Municipalities in Canada maintain urban ‘forests’ that provide a multitude of benefits to Canada’s increasingly urbanised population. Detailed inventories and assessments have been done at the municipal level. Highly successful urban and rural tree planting programs have been implemented, and considerable efforts have been made to manage urban and rural tree health problems caused by alien invasive insects and diseases, such as emerald ash borer (Agrilus planipennis Fairmaire) and Dutch elm disease.

4 Conclusion

Canada’s NFI is a key element of this country’s national forest data and information infrastructure.

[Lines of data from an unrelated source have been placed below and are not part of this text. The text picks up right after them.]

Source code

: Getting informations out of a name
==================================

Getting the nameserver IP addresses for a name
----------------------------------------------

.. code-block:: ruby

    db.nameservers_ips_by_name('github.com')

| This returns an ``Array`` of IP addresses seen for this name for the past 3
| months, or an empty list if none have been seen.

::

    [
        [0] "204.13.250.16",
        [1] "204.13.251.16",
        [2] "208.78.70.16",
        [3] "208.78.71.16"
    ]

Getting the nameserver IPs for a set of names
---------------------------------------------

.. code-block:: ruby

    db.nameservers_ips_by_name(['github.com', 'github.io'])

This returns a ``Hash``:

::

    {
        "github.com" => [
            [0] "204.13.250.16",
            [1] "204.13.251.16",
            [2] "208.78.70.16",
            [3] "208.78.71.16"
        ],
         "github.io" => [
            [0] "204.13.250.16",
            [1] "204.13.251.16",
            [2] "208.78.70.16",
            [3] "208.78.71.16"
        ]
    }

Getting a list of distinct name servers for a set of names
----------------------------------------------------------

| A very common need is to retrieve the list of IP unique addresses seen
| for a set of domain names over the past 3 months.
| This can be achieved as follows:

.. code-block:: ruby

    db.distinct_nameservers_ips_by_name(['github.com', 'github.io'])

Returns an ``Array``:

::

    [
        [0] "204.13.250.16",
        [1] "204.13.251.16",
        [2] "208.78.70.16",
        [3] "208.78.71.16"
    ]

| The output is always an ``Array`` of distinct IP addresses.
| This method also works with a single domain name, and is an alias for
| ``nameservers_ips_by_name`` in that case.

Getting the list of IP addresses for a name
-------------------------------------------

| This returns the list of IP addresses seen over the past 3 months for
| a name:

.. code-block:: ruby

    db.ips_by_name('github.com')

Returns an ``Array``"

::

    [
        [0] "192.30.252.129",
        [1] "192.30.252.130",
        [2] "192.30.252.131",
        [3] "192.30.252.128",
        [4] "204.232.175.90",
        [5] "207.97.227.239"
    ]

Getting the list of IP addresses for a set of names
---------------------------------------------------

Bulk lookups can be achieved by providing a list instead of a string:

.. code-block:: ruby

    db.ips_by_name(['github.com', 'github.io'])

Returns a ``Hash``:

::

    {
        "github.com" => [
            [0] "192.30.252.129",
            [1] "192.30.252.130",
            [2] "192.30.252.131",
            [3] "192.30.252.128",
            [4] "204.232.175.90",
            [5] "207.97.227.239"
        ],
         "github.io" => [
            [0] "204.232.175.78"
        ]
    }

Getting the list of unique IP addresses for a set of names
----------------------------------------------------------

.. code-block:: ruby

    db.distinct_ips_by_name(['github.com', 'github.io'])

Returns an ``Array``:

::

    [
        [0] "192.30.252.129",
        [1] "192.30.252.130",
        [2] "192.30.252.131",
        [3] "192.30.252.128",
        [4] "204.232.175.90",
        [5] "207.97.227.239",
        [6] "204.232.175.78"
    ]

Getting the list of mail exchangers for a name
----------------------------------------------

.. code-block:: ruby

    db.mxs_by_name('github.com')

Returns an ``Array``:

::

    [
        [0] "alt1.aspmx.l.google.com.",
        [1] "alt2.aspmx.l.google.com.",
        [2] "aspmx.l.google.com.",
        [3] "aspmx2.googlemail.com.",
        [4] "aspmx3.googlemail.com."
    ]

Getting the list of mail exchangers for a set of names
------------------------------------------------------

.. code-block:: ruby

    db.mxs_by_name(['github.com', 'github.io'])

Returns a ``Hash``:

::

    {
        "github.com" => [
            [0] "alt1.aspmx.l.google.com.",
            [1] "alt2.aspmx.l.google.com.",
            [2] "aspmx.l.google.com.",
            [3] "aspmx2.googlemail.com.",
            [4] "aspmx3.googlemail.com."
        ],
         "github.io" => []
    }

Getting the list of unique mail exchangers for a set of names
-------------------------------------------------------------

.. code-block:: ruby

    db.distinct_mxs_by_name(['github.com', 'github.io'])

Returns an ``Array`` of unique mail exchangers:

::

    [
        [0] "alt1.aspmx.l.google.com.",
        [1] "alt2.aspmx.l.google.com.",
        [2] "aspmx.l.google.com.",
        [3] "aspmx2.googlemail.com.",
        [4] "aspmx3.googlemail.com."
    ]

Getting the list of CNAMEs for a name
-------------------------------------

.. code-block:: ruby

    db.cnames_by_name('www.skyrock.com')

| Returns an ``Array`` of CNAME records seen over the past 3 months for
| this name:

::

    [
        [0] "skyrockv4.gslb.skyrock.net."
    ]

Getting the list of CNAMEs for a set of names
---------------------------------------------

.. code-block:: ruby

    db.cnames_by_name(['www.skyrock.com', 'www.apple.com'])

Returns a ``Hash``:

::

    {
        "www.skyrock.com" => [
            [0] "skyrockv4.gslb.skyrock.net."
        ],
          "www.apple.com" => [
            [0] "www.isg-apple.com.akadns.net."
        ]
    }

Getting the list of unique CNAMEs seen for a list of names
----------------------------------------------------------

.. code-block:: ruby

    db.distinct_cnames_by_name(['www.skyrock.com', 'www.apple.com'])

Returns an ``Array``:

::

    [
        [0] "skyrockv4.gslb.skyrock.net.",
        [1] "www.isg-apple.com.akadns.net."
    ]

The computing infrastructure for NFI data management and information dissemination is provided by the National Forest Information System (NFIS; accessible at: nfis.org), which also provides the computing and online data delivery infrastructure for NFD. The NFI and NFD are used in combination, together with data from other federal, provincial and territorial government sources, to produce the information needed for annual state of the forest reporting (e.g. NRCan 2014), for FRA, and to meet other international reporting obligations and domestic data demands.

An important challenge facing Canada’s NFI is the development of new inventory technologies. Computer science and software engineering advances have enabled the development of more robust data loading and validation tools, and new remote sensing technologies create opportunities to collect new types of data (e.g. White et al. 2013, 2014). Canada’s NFI is perhaps more susceptible to technological change than most NFI programs because of its reliance on contemporary remote sensing technology. Canada’s size and lack of a clearly legislated mandate for NFI make it necessary to align the NFI program delivery with provincial and territorial inventory programs, which means that as these programs adopt new remote sensing technologies, so must the NFI. From a NFI perspective, however, any change to established protocols must be approached carefully to ensure that temporal consistency in the data is not compromised.

Meeting all demands for information about national forest resources and their availability is challenging, particularly as new demands for information emerge. NFI programs must evolve to meet emerging demands for forest information, but NFI programs have considerable intrinsic inertia and cannot change direction quickly or easily. NFI programs must also collaborate in order to achieve the level of harmonisation that is needed internationally (Tomppo et al. 2010).